「罪のないものだけが石を投げよ」カラーパープル 猿田猿太郎さんの映画レビュー(感想・評価)
罪のないものだけが石を投げよ
冒頭から見ているのが辛い映画でした。子を産んだらすかさず取り上げられるって、本当にそんな時代があったのか。金で取引されて、怒鳴られ殴られ働き通し。力で勝る男の天下で、女性には過酷な時代。恐らく、時代を遡ればもっと過酷だったのでしょう。吉川英治氏の三国志では、劉備に自分の女房の肉を食わせるという「美談」があったのだから(決して吉川氏の創作ではなく、注釈入りで紹介されたエピソードでしたが)。兎に角、古くから続く残酷歴史の一部と思えば、そこまでは驚かなかったのですが。
そして、殴り返して解決? 本当は当然の姿である家族団らんエンドって、ハッピーに見えて「当たり前の姿じゃないか」と思わなくもない。それほど過酷な目にあったということですが、それに対して怒りを覚えなくもない。
では、加害者側である旦那(?)の方はどうか。実はあれらの抑圧的な態度は、親や周囲の環境から受け継いだ当たり前の振る舞いだったのかと思います。そんな時代だからこそ、そうして嫁にも勝ち気で生きてきた。自分が家を仕切っているのだ、云うことを聞かなければ躾けで正す、当然だろう? と、悪びれもなく云ったでしょう。本当に悪いことをしていると思ってないのでしょう。で、女房から殴り返されて思うことは「なんで?」だったのでは。店から追い出されて泥だらけになって反省したように見えましたが、彼もまた、時代に躾けられて弱っただけではないか。本当に自分が悪だと理解できたかどうか、判ったものではない。

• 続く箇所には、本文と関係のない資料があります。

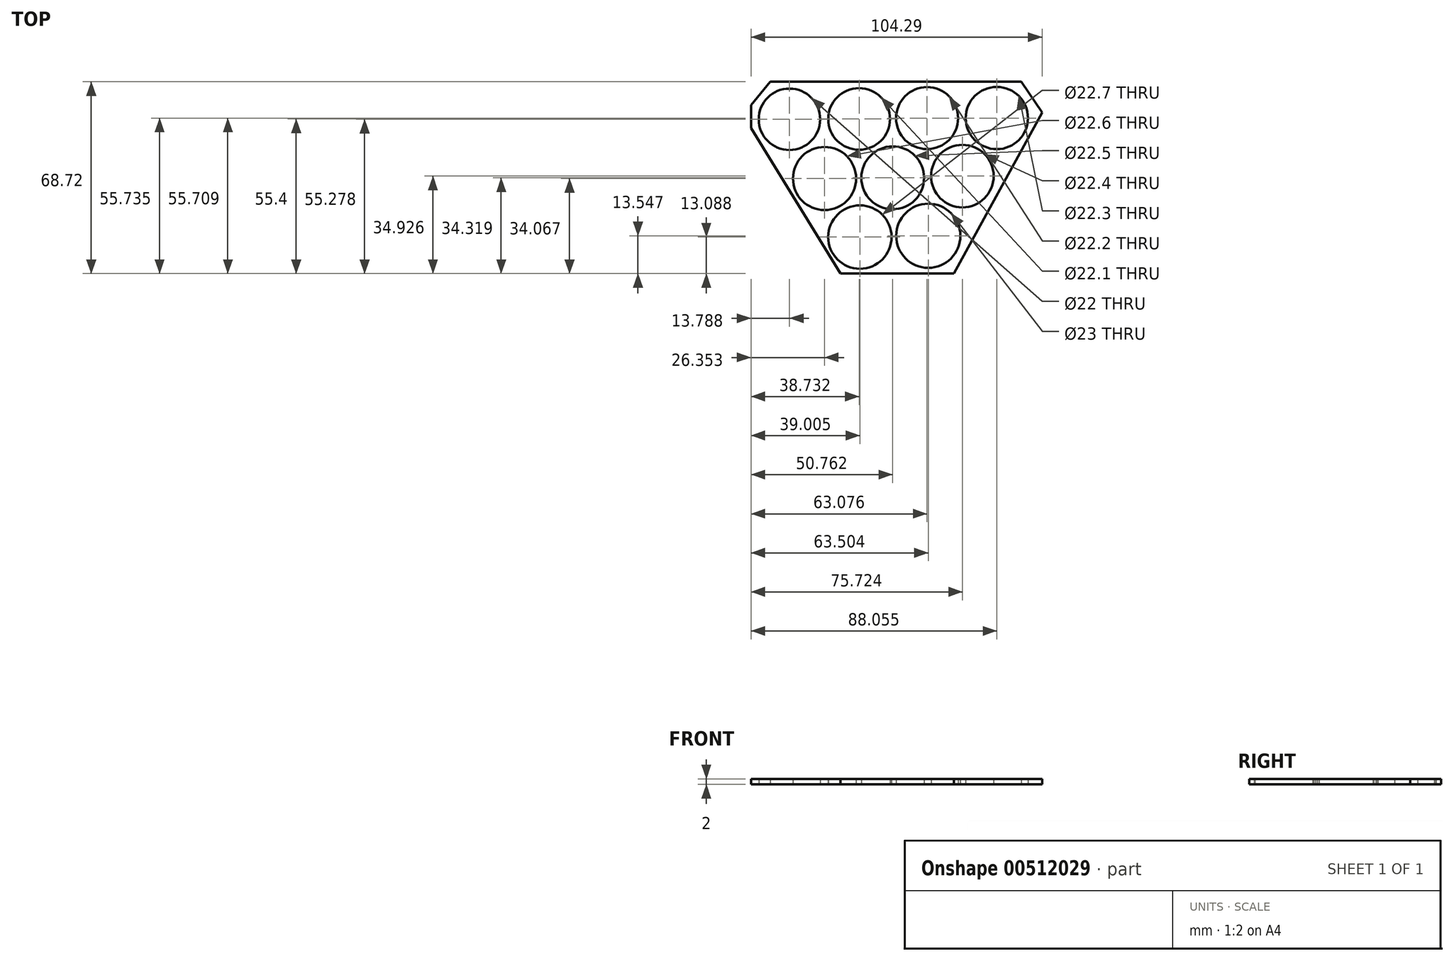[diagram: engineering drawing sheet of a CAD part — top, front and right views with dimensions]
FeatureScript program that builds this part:
annotation { "Feature Type Name" : "Feature", "Feature Type Description" : "" }
export const myFeature = defineFeature(function(context is Context, id is Id, definition is map)
    precondition{}
    {
        {
            var Q0;
            Q0=qCreatedBy(makeId("Top.planeOp"),FACE);
            var sketch = newSketch(context, id + "F0", { "sketchPlane" : qUnion([Q0])});
            skLineSegment(sketch, "E0.bottom", {"start": v(0, 0) * mm, "end": v(132.4, 0) * mm});
            skLineSegment(sketch, "E0.top", {"start": v(0, -114.56) * mm, "end": v(132.4, -114.56) * mm});
            skLineSegment(sketch, "E0.left", {"start": v(0, 0) * mm, "end": v(0, -114.56) * mm});
            skLineSegment(sketch, "E0.right", {"start": v(132.4, 0) * mm, "end": v(132.4, -114.56) * mm});
            skCircle(sketch, "E1", {"center": v(13.79, -13.44) * mm, "radius": 11 * mm});
            skCircle(sketch, "E2", {"center": v(38.73, -13.32) * mm, "radius": 11.05 * mm});
            skCircle(sketch, "E3", {"center": v(63.08, -13.01) * mm, "radius": 11.1 * mm});
            skCircle(sketch, "E4", {"center": v(88.06, -12.99) * mm, "radius": 11.15 * mm});
            skCircle(sketch, "E5", {"center": v(75.72, -33.8) * mm, "radius": 11.2 * mm});
            skCircle(sketch, "E6", {"center": v(50.76, -34.4) * mm, "radius": 11.25 * mm});
            skCircle(sketch, "E7", {"center": v(26.35, -34.65) * mm, "radius": 11.3 * mm});
            skCircle(sketch, "E8", {"center": v(39, -55.63) * mm, "radius": 11.35 * mm});
            skCircle(sketch, "E9", {"center": v(63.5, -55.17) * mm, "radius": 11.5 * mm});
            skLineSegment(sketch, "E10", {"start": v(0, -16.65) * mm, "end": v(32.03, -68.72) * mm});
            skLineSegment(sketch, "E11", {"start": v(32.03, -68.72) * mm, "end": v(72.68, -68.72) * mm});
            skLineSegment(sketch, "E12", {"start": v(72.68, -68.72) * mm, "end": v(110.32, 0) * mm});
            skLineSegment(sketch, "E13", {"start": v(0, -8.39) * mm, "end": v(6.92, 0) * mm});
            skLineSegment(sketch, "E14", {"start": v(96.8, 0) * mm, "end": v(104.29, -11.01) * mm});
            skSolve(sketch);
        }
        {
            var Q0;
            Q0=makeQuery(id+"F0.imprint","IMPRINT",FACE,{"disambiguationData":[TD([[makeQuery(id+"F0.imprint","IMPRINT",EDGE,{"derivedFrom":sQuery(id+"F0.wireOp",EDGE,"E1")}),-1.0]])]});
            extrude(context, id + "F1", {"entities" : qUnion([Q0]), "depth" : 2 * mm, "offsetDistance" : 25 * mm});
        }
    });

何が気になると云って、この映画を見ている自分自身が本当は悪人じゃないかと、そう振り返るべきなのかと悩んでしまったこと。誰かに接する上で、それが何も被害を及ぼしてないかどうか。この映画の彼のように、時代に乗り遅れた悪人ではないだろうか、等々。いろいろ悩まされる映画ではありました。
スピルバーグ監督の前作は見ていないです。ミュージカルにしたということで、躍動感溢れる映画でした。やはり黒人で揃えたミュージカルは凄いですね。他にダイアナ・ロスやマイケル・ジャクソンの出演した、黒人版オズの魔法使い「THE WIZ」がお気に入りです。他、「ブルース・ブラザーズ」のジェームズ・ブラウンが歌い黒人達が踊るシーンなんかも凄い。
ただし黒人音楽、ブラック・ミュージックから発祥したブルースやジャズなんかも奴隷制度や人種差別の苦難の歴史と共に在ったことを考えると、世の中、辛いことが無いといけないのかと、なんとも悩ましく思えてならないです。
もう一度云いますが、スピルバーグ監督の前作は観ていないです。何故なら、良い映画ですが、観れば辛い想いをすることが、観る前から判っていたような気がするから。